# Work request 1:
In the email thread about border checks on laptops, at which border were Julian Oliver's arms grabbed?
# Work request 2:
Please carry on the email thread about border checks on laptops, picking up after its last sentence.

Re: [liberationtech] Travel with notebook habit

2013-01-01 Thread Andreas Bader
On 12/28/2012 12:46 PM, Maxim Kammerer wrote:
 On Fri, Dec 28, 2012 at 10:49 AM, Julian Oliver jul...@julianoliver.com 
 wrote:
 I've been extensively questioned at the border on a few occassions over the
 years /because/ my laptops don't have a Desktop as such, no icons either. 
 Both
 my arms were grabbed at the Australian border as I reached to type 'firefox' 
 in
 a terminal, to start the browser in an attempt to show them a normal looking
 environment.
 I think that in such a discussion, it is necessary to distinguish
 between border guards wanting to look at your data, and border guards
 wanting to make sure that your laptop is not a bomb (given the limited
 training they receive on the subject). The situation that you describe
 looks more like the latter than the former (although clearly there
 might be omitted details).

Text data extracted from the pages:
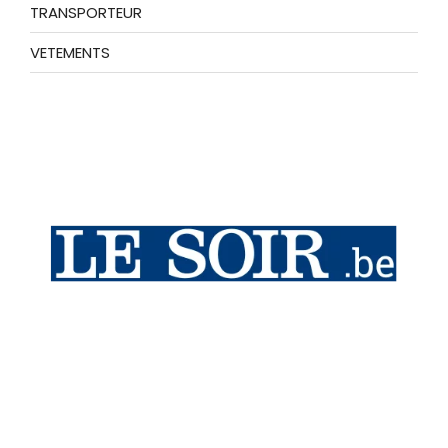
TRANSPORTEUR
VETEMENTS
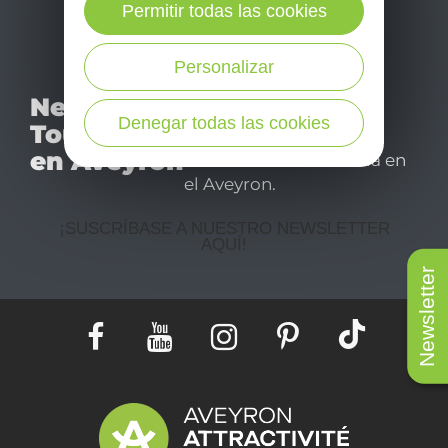
Permitir todas las cookies
Personalizar
No se pierda nuestro
Newsletter
mensual newsletter y
Denegar todas las cookies
Tourismo
déjese inspirar para
en Aveyron
disfrutar de su estancia en
el Aveyron.
¡SUSCRÍBASE A NUESTRO NEWSLETTER
AQUÍ!
Newsletter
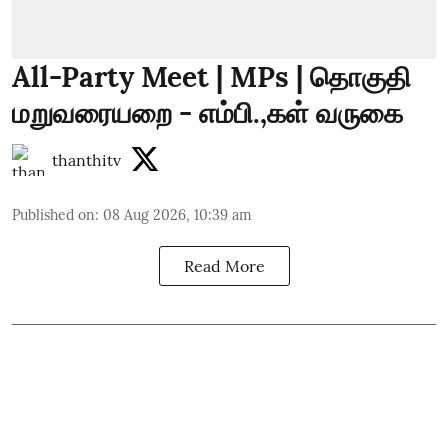
All-Party Meet | MPs | தொகுதி
மறுவரையறை - எம்பி.,கள் வருகை
thanthitv
Published on
:
08 Aug 2026, 10:39 am
Read More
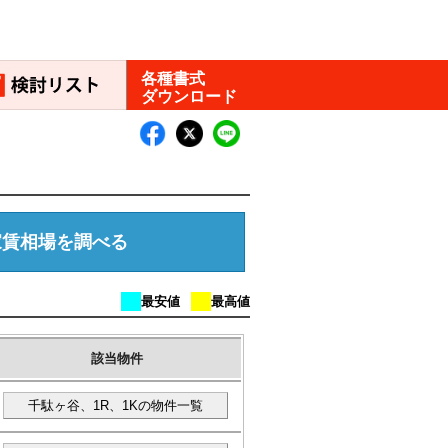
各種書式
ダウンロード
家賃相場を調べる
該当物件
千駄ヶ谷、1R、1Kの物件一覧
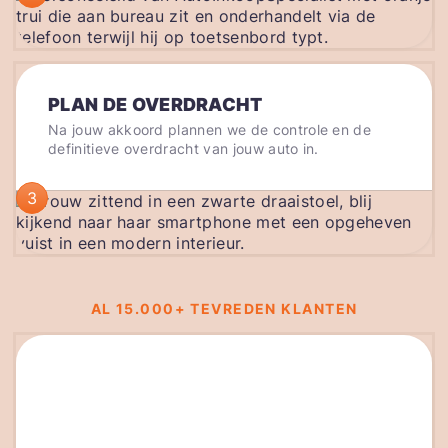
PLAN DE OVERDRACHT
Na jouw akkoord plannen we de controle en de
definitieve overdracht van jouw auto in.
3
AL 15.000+ TEVREDEN KLANTEN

# Final answer 1:
At the Australian border.

# Final answer 2:
For the case of Border guards that want to have a look at your data
there's an article from schneier:
http://www.schneier.com/blog/archives/2008/05/crossing_border.html
You can also use a normal (fake | Windows) OS on your standart HDD and a
hidden OS on a mSATA SSD, you can use a 16 GB disk with a small and
encryted Ubuntu distribution. If you set the boot standart to your
standart HDD then you have a good chance to get through the control.
Another possibility is to combine this with a hidden truecrypt
container, no one can force you to write down a password to a container
that is probably not even existing. You can't prove that.
If this is to complicated for you, you can still install a OS on a small
USB stick. Or a SDHC card. It's not that expensive and if you have an
USB stick fixed at your keyring I think no one will notice.
The most secure thing would be a Live CD and a hidden container on an
USB / SDHC device. So they can't infiltrate a system that is not even
installed (backtrack and stuff have truecrypt onboard) and they can't
force you to open that hidden container (because you only know if there
is a container when you hit the right password.
When nobody performs a hardware hack on your SATA or something then
nothing can happen. If they keep your notebook for some minutes | hours
| days then you should examine it before use..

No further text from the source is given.